Distributed Monitoring — System Design

Use cases#

Monitoring is the answer to “is my system healthy, and if not, why?” Three orthogonal data shapes serve three questions:

Metrics answer “what’s the rate / latency / error count over time?” — pre-aggregated, cheap, the basis of dashboards and alerts.
Logs answer “what exactly happened in this request?” — high-cardinality, expensive, the basis of forensic debugging.
Traces answer “where in the call graph did the latency come from?” — per-request, sampled, the basis of microservice debugging.

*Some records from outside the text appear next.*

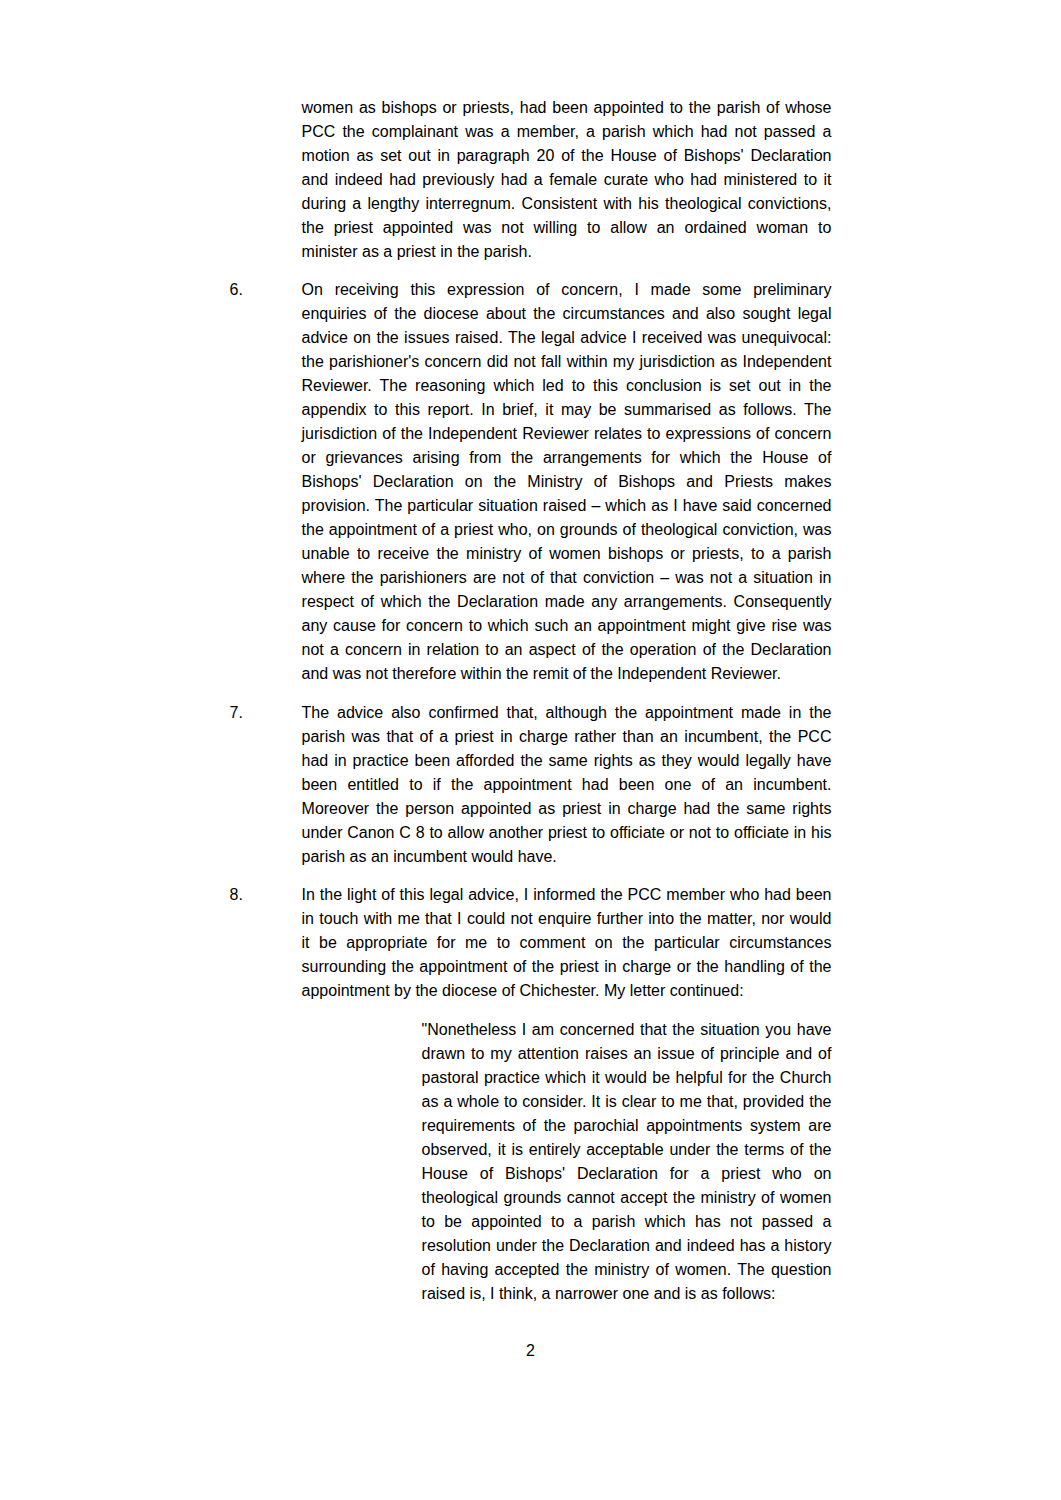women as bishops or priests, had been appointed to the parish of whose PCC the complainant was a member, a parish which had not passed a motion as set out in paragraph 20 of the House of Bishops' Declaration and indeed had previously had a female curate who had ministered to it during a lengthy interregnum. Consistent with his theological convictions, the priest appointed was not willing to allow an ordained woman to minister as a priest in the parish.
On receiving this expression of concern, I made some preliminary enquiries of the diocese about the circumstances and also sought legal advice on the issues raised. The legal advice I received was unequivocal: the parishioner's concern did not fall within my jurisdiction as Independent Reviewer. The reasoning which led to this conclusion is set out in the appendix to this report. In brief, it may be summarised as follows. The jurisdiction of the Independent Reviewer relates to expressions of concern or grievances arising from the arrangements for which the House of Bishops' Declaration on the Ministry of Bishops and Priests makes provision. The particular situation raised – which as I have said concerned the appointment of a priest who, on grounds of theological conviction, was unable to receive the ministry of women bishops or priests, to a parish where the parishioners are not of that conviction – was not a situation in respect of which the Declaration made any arrangements. Consequently any cause for concern to which such an appointment might give rise was not a concern in relation to an aspect of the operation of the Declaration and was not therefore within the remit of the Independent Reviewer.
The advice also confirmed that, although the appointment made in the parish was that of a priest in charge rather than an incumbent, the PCC had in practice been afforded the same rights as they would legally have been entitled to if the appointment had been one of an incumbent. Moreover the person appointed as priest in charge had the same rights under Canon C 8 to allow another priest to officiate or not to officiate in his parish as an incumbent would have.
In the light of this legal advice, I informed the PCC member who had been in touch with me that I could not enquire further into the matter, nor would it be appropriate for me to comment on the particular circumstances surrounding the appointment of the priest in charge or the handling of the appointment by the diocese of Chichester. My letter continued:
"Nonetheless I am concerned that the situation you have drawn to my attention raises an issue of principle and of pastoral practice which it would be helpful for the Church as a whole to consider. It is clear to me that, provided the requirements of the parochial appointments system are observed, it is entirely acceptable under the terms of the House of Bishops' Declaration for a priest who on theological grounds cannot accept the ministry of women to be appointed to a parish which has not passed a resolution under the Declaration and indeed has a history of having accepted the ministry of women. The question raised is, I think, a narrower one and is as follows:
2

A mature observability stack runs all three. A startup typically starts with logs, adds metrics when bills hurt, adds tracing when microservices proliferate.

Functional requirements#

Ingest metrics, logs, and traces from every service with low-overhead client libraries.
Aggregate across instances, regions, and timeframes.
Persist for a configurable retention window (7-90 days hot, longer cold).
Query via dashboards (Grafana, Datadog UI) and alert rules (Alertmanager, PagerDuty).
Correlate across the three pillars — click a slow trace, jump to the log line that emitted it.

Non-functional requirements#

Ingest throughput: a thousand-host production system emits 10M+ metric data points/min, 1M+ log lines/sec, 10k+ traces/sec. The monitoring system must absorb this without bottlenecking the application.
Query latency: dashboard panels p95 under 2 s; ad-hoc log search p95 under 10 s.
Cardinality: metric label cardinality is the single biggest cost driver — see warning below.
Availability: 99.95% minimum. Monitoring must be more reliable than what it monitors; otherwise an outage of monitoring tools masks the real outage.

High-level design#

   app                 collector                  storage              query
  ─────                ─────────                  ───────              ─────
  metrics ──> Prometheus scrape ───> Prometheus TSDB ──┐
  logs    ──> Fluent Bit / Vector ──> Loki / OpenSearch ┼──> Grafana / API
  traces  ──> OTel SDK ──────────> Tempo / Jaeger ─────┘
                                        │
                              long-term: S3 / GCS

Three pipelines, three storage shapes, one query layer. OpenTelemetry (OTel) is the open standard that unifies the client side; the backends still differ because the storage shapes differ.

Detailed design#

Metrics: time-series databases#

A metric is (name, labels, timestamp, value) — e.g. http_requests_total{method="GET",route="/api/v1/users",status="200"} = 4271 @ 2024-05-16T10:00:00Z. Stored as time-series; each unique (name, labels) combination is one series.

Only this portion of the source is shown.